◆ ENTRIES SUPPLIED
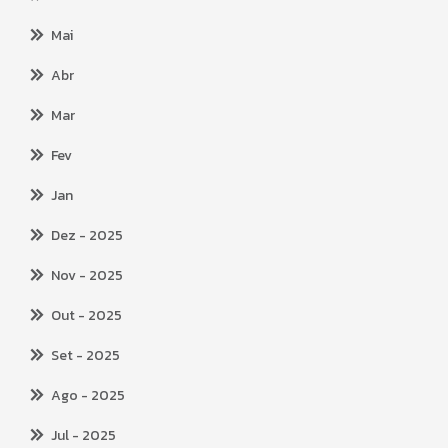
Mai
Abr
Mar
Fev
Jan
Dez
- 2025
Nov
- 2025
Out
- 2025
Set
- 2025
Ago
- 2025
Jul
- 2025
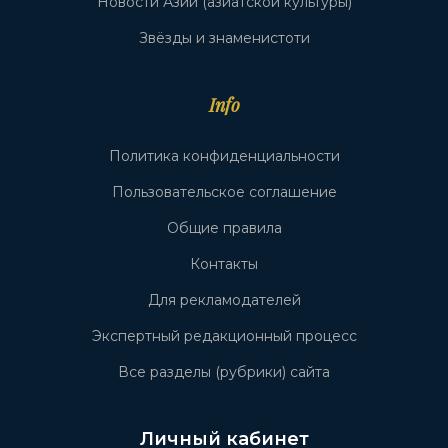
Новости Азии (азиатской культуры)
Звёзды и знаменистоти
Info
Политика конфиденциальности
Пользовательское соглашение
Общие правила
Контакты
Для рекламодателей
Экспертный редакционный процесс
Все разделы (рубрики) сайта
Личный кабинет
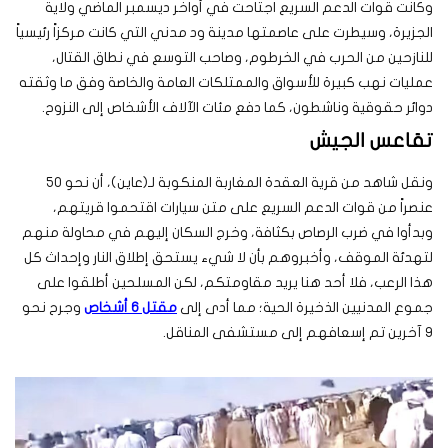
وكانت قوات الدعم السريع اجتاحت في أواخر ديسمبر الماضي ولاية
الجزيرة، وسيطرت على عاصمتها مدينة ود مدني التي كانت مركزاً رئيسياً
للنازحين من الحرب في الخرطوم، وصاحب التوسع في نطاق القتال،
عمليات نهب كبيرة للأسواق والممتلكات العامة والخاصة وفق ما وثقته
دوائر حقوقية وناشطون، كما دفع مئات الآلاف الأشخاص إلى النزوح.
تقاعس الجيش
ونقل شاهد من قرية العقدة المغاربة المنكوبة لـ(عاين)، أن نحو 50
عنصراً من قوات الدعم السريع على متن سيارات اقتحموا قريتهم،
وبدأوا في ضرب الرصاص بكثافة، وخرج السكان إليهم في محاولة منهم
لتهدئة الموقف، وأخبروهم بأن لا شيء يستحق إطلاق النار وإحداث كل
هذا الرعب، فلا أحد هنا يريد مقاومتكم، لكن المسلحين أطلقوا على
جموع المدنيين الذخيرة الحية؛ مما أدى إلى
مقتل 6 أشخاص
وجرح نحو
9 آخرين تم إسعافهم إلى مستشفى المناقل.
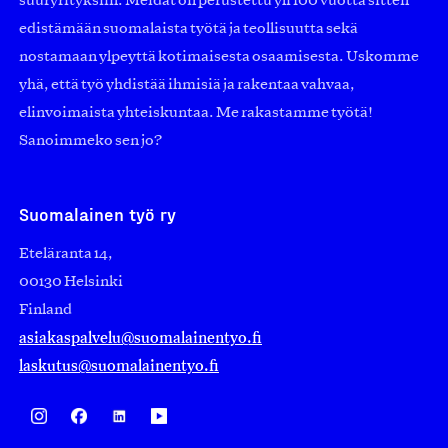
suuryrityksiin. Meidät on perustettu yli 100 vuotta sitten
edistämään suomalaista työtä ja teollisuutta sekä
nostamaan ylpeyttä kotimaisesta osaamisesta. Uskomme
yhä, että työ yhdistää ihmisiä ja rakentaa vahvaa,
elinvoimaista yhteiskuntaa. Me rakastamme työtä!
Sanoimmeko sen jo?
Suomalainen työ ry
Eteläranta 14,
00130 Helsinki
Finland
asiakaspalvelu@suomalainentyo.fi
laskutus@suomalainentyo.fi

--

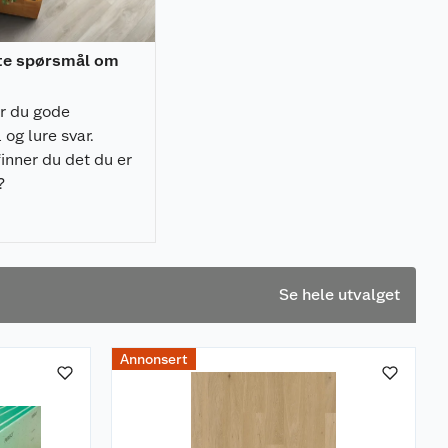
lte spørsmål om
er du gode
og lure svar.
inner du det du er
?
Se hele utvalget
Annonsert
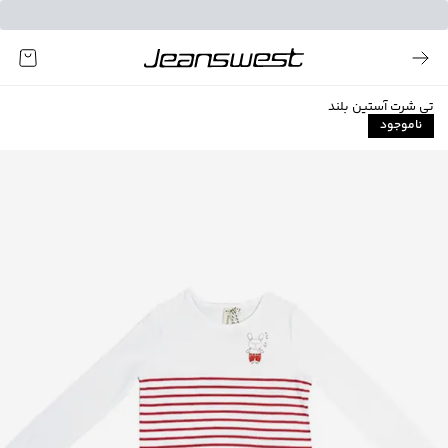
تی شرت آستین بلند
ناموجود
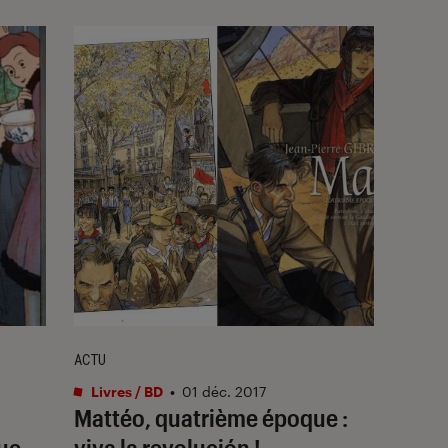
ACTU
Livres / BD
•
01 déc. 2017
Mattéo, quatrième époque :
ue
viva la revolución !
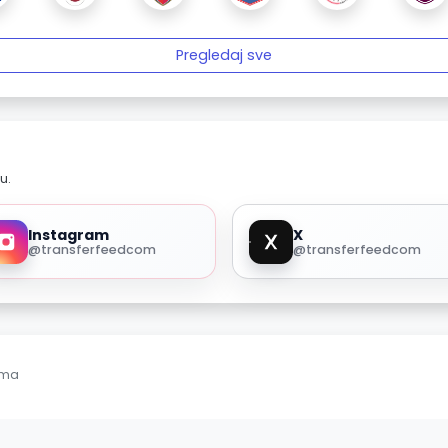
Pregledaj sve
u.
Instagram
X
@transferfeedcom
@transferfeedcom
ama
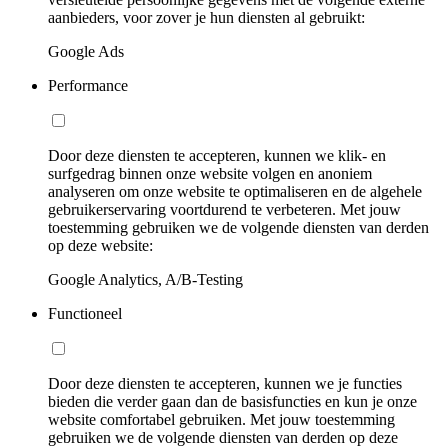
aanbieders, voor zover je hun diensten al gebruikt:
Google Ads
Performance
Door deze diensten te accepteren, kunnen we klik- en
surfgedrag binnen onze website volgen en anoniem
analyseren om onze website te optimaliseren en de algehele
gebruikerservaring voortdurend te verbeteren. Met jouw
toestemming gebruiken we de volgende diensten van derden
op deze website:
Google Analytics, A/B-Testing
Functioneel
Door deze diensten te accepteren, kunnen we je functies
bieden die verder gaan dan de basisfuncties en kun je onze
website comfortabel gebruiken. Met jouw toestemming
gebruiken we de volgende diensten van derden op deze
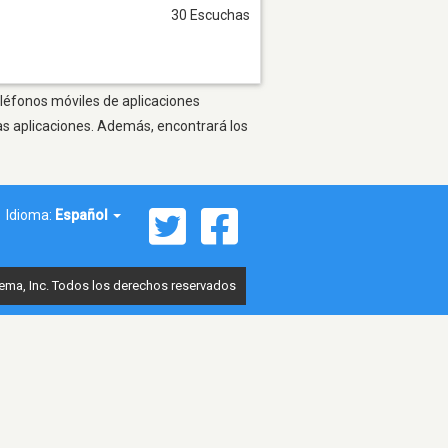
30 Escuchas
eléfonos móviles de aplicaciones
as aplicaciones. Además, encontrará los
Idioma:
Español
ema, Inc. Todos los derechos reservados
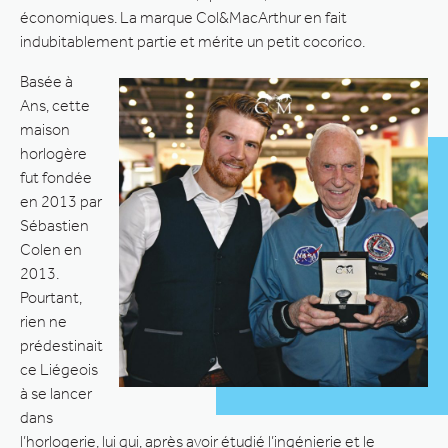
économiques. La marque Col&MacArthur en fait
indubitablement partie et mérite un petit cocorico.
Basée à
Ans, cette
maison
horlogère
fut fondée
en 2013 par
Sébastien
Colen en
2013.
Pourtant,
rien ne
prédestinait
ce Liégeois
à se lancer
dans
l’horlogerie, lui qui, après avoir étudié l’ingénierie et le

◆ PROBLEM REQUIREMENTS
Using only the listing above, restate exactly the lines from the line containing "Suomalainen työ ry" through the line containing "laskutus@suomalainentyo.fi", both included.

◆ ANSWER BOX
Suomalainen työ ry
Eteläranta 14,
00130 Helsinki
Finland
asiakaspalvelu@suomalainentyo.fi
laskutus@suomalainentyo.fi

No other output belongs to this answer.